Statoil, an energy company in Norway, is planning to hold public hearings this week to share details of its proposed pilot offshore wind farm south of Boothbay Harbor. The company has been testing a floating offshore wind turbine since 2009 and wants to test the technology in Maine.
Statoil will hold meetings June 25 in Boothbay, June 26 in Rockland and June 27 in Portland, according to the Portland Press Herald. The company plans to share with the public updates on its progress on environmental studies and other permitting requirements for Hywind Maine. It's still early in the process, though; Statoil officials said they won't make a decision about whether to move ahead with the project until 2014.
Statoil's turbines, which have been tested in Norway, are not anchored to the ocean floor but rather float on the ocean's surface.

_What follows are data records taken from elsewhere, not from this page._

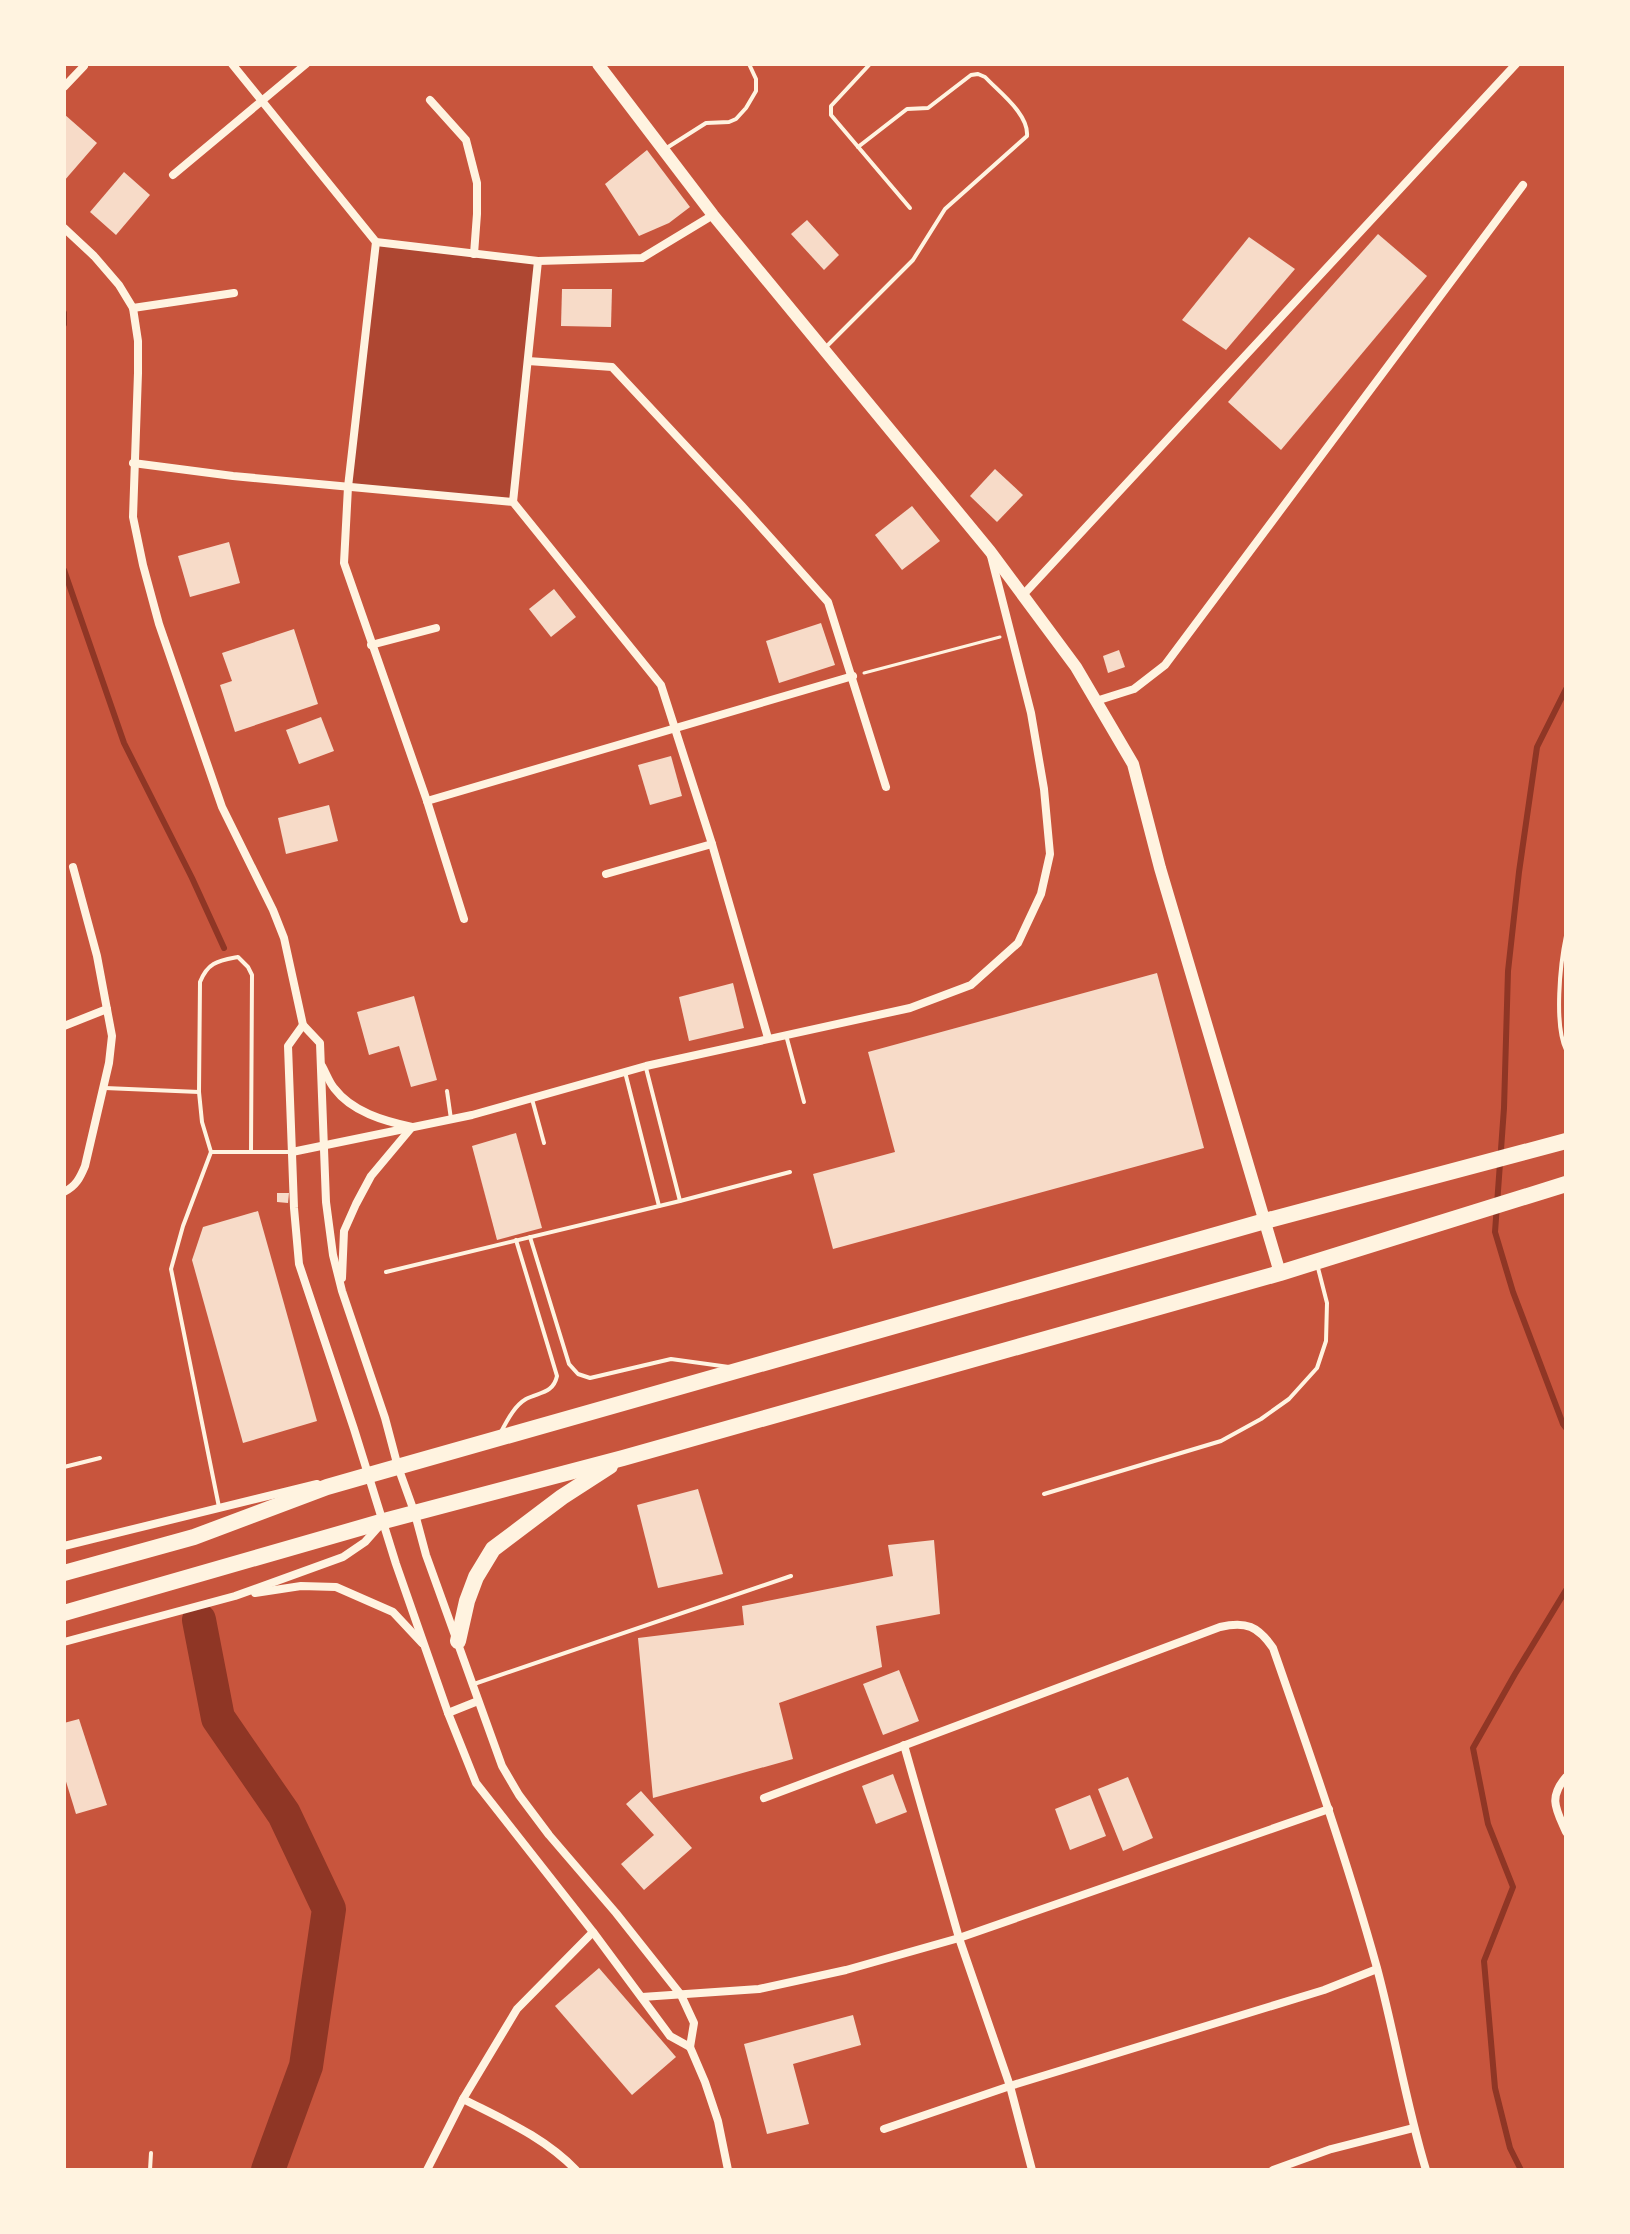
<svg xmlns="http://www.w3.org/2000/svg" width="1630" height="2234" font-family="Manrope,sans-serif">
<style>
.green{fill:#ae4732}
.lines{fill:none;stroke-linecap:round;stroke-linejoin:round}
.stream{stroke:#8f3625;stroke-width:6}
.river{stroke:#8f3625;stroke-width:34}
.building{fill:#f7dbc8}
.path{stroke:#fff3e0;stroke-width:3}
.service{stroke:#fff3e0;stroke-width:4}
.minor{stroke:#fff3e0;stroke-width:8}
.secondary{stroke:#fff3e0;stroke-width:12}
.motorway{stroke:#fff3e0;stroke-width:16}
</style>
<rect width="100%" height="100%" fill="#c8553d"/>
<path class="green" d="M376 242 538 261 513 502 348 487Z"/>
<g class="lines">
<g class="stream">
<path d="M64 313V324"/>
<path d="M64 570 124 743 192 878 224 948"/>
<path d="M1566 689 1537 747 1519 872 1508 971 1504 1108 1495 1232 1513 1292 1563 1424 1566 1428"/>
<path d="M1521 2170 1510 2148 1495 2088 1484 1961 1513 1887 1488 1824 1473 1748 1515 1674 1566 1590"/>
</g>
<path class="river" d="M199 1620 218 1718 284 1814 329 1909 306 2066 268 2170"/>
</g>
<g class="building">
<path d="M64 114 97 143 64 181Z"/>
<path d="M647 150 690 207 669 223 639 236 605 184Z"/>
<path d="M124 172 150 195 116 235 90 212Z"/>
<path d="M807 220 839 255 824 270 791 234Z"/>
<path d="M1378 234 1427 276 1281 450 1228 402Z"/>
<path d="M1249 237 1295 269 1226 350 1182 320Z"/>
<path d="M562 289H612L611 327 561 326Z"/>
<path d="M995 469 1023 495 997 522 970 496Z"/>
<path d="M912 506 940 541 902 570 875 535Z"/>
<path d="M229 542 240 583 190 597 178 556Z"/>
<path d="M554 589 576 617 551 637 529 609Z"/>
<path d="M821 623 835 665 779 683 766 641Z"/>
<path d="M294 629 318 704 235 732 220 685 232 681 222 653Z"/>
<path d="M1119 650 1125 667 1108 673 1103 656Z"/>
<path d="M321 717 334 751 299 764 286 730Z"/>
<path d="M671 756 682 796 650 805 638 765Z"/>
<path d="M329 805 338 841 286 854 278 818Z"/>
<path d="M1157 973 1204 1148 833 1249 813 1174 895 1152 868 1052Z"/>
<path d="M733 983 744 1028 689 1041 679 997Z"/>
<path d="M414 996 437 1080 411 1087 399 1046 369 1055 357 1012Z"/>
<path d="M516 1133 542 1228 497 1240 472 1146Z"/>
<path d="M277 1193H289L288 1203 277 1202Z"/>
<path d="M258 1211 317 1421 243 1443 192 1260 203 1227Z"/>
<path d="M698 1489 723 1574 658 1588 637 1505Z"/>
<path d="M934 1540 940 1614 876 1626 882 1667 779 1703 793 1759 653 1798 638 1638 744 1625 742 1606 893 1576 888 1545Z"/>
<path d="M899 1670 919 1721 883 1735 863 1684Z"/>
<path d="M79 1719 107 1805 76 1814 64 1775V1723Z"/>
<path d="M893 1774 907 1812 876 1824 862 1786Z"/>
<path d="M1128 1777 1153 1838 1123 1851 1098 1789Z"/>
<path d="M641 1791 692 1848 644 1890 621 1864 654 1835 626 1804Z"/>
<path d="M1090 1795 1106 1836 1070 1850 1055 1809Z"/>
<path d="M599 1968 676 2057 632 2095 555 2006Z"/>
<path d="M853 2015 861 2045 793 2064 809 2124 767 2134 744 2044Z"/>
</g>
<g class="lines">
<path class="path" d="M864 673 1000 637"/>
<g class="service">
<path d="M870 64 831 106V115L910 208"/>
<path d="M665 149 706 123 729 122 736 119 746 108 756 91V79L749 64"/>
<path d="M826 347 913 260 945 209 1027 136C1029 114 999 92 985 77L978 74 971 75 928 108 907 109 858 147"/>
<path d="M1566 936C1560 964 1554 1025 1566 1050"/>
<path d="M786 1035 804 1102"/>
<path d="M646 1068 680 1201"/>
<path d="M625 1072 659 1206"/>
<path d="M105 1088 199 1092"/>
<path d="M447 1091 451 1119"/>
<path d="M532 1099 544 1143"/>
<path d="M211 1152 202 1122 199 1092 200 982C208 962 218 961 238 957L248 967 252 975 251 1152"/>
<path d="M530 1237 569 1364 578 1374 590 1378 671 1359 729 1367"/>
<path d="M386 1272 680 1201 790 1172"/>
<path d="M501 1432C507 1421 514 1406 526 1399 539 1392 553 1394 557 1376L516 1240"/>
<path d="M64 1467 100 1458"/>
<path d="M1044 1494 1221 1441 1261 1419 1289 1399 1317 1368 1326 1341 1327 1303 1317 1264"/>
<path d="M219 1507 171 1269 183 1226 211 1152H290"/>
<path d="M474 1684 791 1576"/>
<path d="M150 2170 151 2153"/>
</g>
<g class="minor">
<path d="M232 64 376 242 538 261 642 258 713 215"/>
<path d="M64 87 84 66"/>
<path d="M430 100 466 140 477 183V214L474 254"/>
<path d="M173 175 306 64"/>
<path d="M64 228 94 256 119 285 133 308 138 341V373L133 517 143 565 159 624 222 807 273 910 284 938 303 1025 320 1043 326 1202 333 1255 342 1291 385 1418 398 1467 415 1514 426 1555 502 1766 519 1795 549 1835 616 1913 681 1995 694 2023 690 2047 705 2082 718 2121 728 2170"/>
<path d="M376 242 348 487 344 563 427 801 464 919"/>
<path d="M133 308 234 293"/>
<path d="M528 361 612 367 742 506 828 602 886 787"/>
<path d="M133 463 233 476 513 502 661 685 712 844 768 1038"/>
<path d="M513 502 538 261"/>
<path d="M1023 595 1516 64"/>
<path d="M371 645 436 628"/>
<path d="M1096 701 1134 689 1165 665 1523 185"/>
<path d="M427 801 853 676"/>
<path d="M606 874 712 844"/>
<path d="M303 1025 288 1046 294 1208 299 1264 354 1429 396 1564 448 1713 476 1783 593 1932 670 2036 690 2047"/>
<path d="M64 1026 107 1009"/>
<path d="M322 1066C326 1073 329 1082 334 1088 352 1112 384 1121 412 1127L371 1176 356 1204 344 1231 342 1278"/>
<path d="M292 1152 472 1115 646 1066 910 1008 971 985 1018 943 1041 894 1050 854 1044 789 1031 713 991 556"/>
<path d="M64 1192C76 1186 80 1178 85 1166L109 1063 112 1036 97 956 73 867"/>
<path d="M64 1546 317 1484"/>
<path d="M255 1593 301 1586 336 1587 393 1612 422 1643"/>
<path d="M64 1642 235 1596 343 1557 365 1542 380 1525"/>
<path d="M448 1713 478 1701"/>
<path d="M904 1745 959 1938 1010 2086 1032 2170"/>
<path d="M1566 1777C1548 1798 1556 1809 1566 1832"/>
<path d="M764 1798 1220 1627C1246 1621 1258 1626 1273 1648 1310 1754 1347 1860 1377 1968 1395 2035 1406 2104 1426 2170"/>
<path d="M642 1997 759 1989 846 1970 959 1938 1329 1809"/>
<path d="M463 2099C504 2120 544 2137 576 2170"/>
<path d="M884 2129 1010 2086 1324 1990 1377 1969"/>
<path d="M427 2170 463 2099 517 2009 593 1932"/>
<path d="M1273 2170 1331 2149 1413 2128"/>
</g>
<path class="secondary" d="M598 64 713 215 990 551 1076 667 1133 764 1160 868 1280 1273"/>
<g class="motorway">
<path d="M64 1573 194 1537 327 1487 369 1475 1265 1221 1566 1141"/>
<path d="M64 1613 384 1521 623 1458 1280 1273 1566 1184"/>
<path d="M458 1641 467 1601 476 1577 493 1549 562 1497 610 1466"/>
</g>
</g>
<rect width="1630" height="2234" fill="none" stroke="#fff3e0" stroke-width="132"/>
</svg>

Ola Morten Aanestad, a vice president with Statoil, told Mainebiz the company chose Maine as another test site primarily because of favorable wind conditions and proximity to the New England power market. He said Maine also has businesses in the right industries to act as suppliers for such a project, as well as public support for wind power. The Maine Public Utilities Commission in September 2010 issued a request for proposals for long-term contracts for deepwater, offshore wind energy pilot projects.

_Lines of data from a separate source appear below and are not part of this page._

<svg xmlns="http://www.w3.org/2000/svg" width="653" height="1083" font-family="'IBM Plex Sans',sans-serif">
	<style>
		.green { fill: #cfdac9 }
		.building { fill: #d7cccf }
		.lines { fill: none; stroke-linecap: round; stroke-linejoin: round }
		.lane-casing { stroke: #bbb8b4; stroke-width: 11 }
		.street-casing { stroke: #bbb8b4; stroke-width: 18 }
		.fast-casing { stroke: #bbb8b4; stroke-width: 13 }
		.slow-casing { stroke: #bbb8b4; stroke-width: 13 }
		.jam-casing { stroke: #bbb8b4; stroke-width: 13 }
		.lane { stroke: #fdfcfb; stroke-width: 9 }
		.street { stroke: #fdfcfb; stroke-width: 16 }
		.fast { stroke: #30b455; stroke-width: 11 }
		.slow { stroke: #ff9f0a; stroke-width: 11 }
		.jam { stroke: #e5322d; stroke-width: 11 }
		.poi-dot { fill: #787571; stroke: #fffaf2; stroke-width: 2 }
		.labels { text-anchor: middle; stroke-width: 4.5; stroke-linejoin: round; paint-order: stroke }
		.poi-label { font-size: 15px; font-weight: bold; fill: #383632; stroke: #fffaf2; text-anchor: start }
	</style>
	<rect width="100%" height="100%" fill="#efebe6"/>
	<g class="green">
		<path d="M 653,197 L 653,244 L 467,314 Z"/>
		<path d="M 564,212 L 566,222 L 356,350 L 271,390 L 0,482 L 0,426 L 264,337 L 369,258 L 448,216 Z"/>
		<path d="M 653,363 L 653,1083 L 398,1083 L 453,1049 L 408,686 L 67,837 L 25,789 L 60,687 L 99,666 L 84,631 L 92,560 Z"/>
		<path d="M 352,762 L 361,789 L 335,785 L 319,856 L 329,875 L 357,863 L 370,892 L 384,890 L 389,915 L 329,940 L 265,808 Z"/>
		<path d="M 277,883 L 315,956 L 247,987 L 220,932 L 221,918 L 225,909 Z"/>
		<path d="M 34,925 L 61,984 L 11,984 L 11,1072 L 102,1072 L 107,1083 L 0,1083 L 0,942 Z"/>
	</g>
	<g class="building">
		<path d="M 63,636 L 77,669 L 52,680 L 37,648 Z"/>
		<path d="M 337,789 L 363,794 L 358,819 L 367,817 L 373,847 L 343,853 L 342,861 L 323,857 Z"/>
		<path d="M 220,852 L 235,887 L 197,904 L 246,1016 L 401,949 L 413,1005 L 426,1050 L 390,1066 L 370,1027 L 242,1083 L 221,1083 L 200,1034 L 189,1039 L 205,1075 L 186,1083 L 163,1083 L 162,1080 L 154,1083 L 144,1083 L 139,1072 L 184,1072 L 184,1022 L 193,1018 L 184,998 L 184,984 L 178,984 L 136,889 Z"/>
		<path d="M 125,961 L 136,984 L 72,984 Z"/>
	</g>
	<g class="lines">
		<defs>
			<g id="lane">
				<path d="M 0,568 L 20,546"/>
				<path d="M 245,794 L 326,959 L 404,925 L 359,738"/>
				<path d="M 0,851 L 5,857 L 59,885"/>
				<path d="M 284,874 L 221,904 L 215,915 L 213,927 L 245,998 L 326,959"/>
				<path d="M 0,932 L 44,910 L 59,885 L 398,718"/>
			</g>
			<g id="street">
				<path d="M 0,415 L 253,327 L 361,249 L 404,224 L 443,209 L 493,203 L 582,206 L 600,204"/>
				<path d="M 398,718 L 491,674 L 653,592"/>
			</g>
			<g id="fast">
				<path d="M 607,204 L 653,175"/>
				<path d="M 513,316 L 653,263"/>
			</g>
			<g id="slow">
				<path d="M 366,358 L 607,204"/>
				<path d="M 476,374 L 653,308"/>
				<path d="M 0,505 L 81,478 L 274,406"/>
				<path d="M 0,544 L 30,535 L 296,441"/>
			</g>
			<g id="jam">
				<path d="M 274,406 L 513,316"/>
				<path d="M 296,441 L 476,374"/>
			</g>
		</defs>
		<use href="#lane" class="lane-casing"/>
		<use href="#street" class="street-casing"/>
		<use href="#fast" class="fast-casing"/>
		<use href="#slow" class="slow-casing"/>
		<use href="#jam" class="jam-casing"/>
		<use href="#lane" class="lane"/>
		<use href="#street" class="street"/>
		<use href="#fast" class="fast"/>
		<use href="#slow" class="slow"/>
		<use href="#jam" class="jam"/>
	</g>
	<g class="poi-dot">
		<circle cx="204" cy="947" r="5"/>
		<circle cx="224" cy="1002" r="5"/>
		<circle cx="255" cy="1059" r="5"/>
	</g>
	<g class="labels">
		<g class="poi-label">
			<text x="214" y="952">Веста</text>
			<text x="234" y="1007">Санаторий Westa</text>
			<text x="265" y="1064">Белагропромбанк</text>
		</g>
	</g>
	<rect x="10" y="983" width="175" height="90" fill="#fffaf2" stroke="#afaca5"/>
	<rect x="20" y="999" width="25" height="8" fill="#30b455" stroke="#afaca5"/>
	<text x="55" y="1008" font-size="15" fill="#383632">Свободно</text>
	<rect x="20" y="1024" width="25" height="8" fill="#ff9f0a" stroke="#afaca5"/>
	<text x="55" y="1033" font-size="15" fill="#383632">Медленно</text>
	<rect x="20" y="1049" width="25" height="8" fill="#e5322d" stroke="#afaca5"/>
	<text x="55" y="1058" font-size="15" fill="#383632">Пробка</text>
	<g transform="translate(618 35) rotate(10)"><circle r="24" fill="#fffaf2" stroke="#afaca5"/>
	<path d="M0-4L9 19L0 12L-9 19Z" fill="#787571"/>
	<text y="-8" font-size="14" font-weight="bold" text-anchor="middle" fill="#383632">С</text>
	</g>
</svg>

According to the application it filed last October with the federal Bureau of Energy Management, Maine is also desirable because research on the area, including ocean conditions and environmental issues, has already been done by the University of Maine in anticipation of its offshore wind test site. The report was funded by the U.S. Department of Energy and done in conjunction with James W. Sewall Co.
If it does pursue the project, Statoil hopes to make the turbines operational by 2016. Hywind Maine would be the country's first deepwater floating wind farm. It also has another test site in the works near Scotland.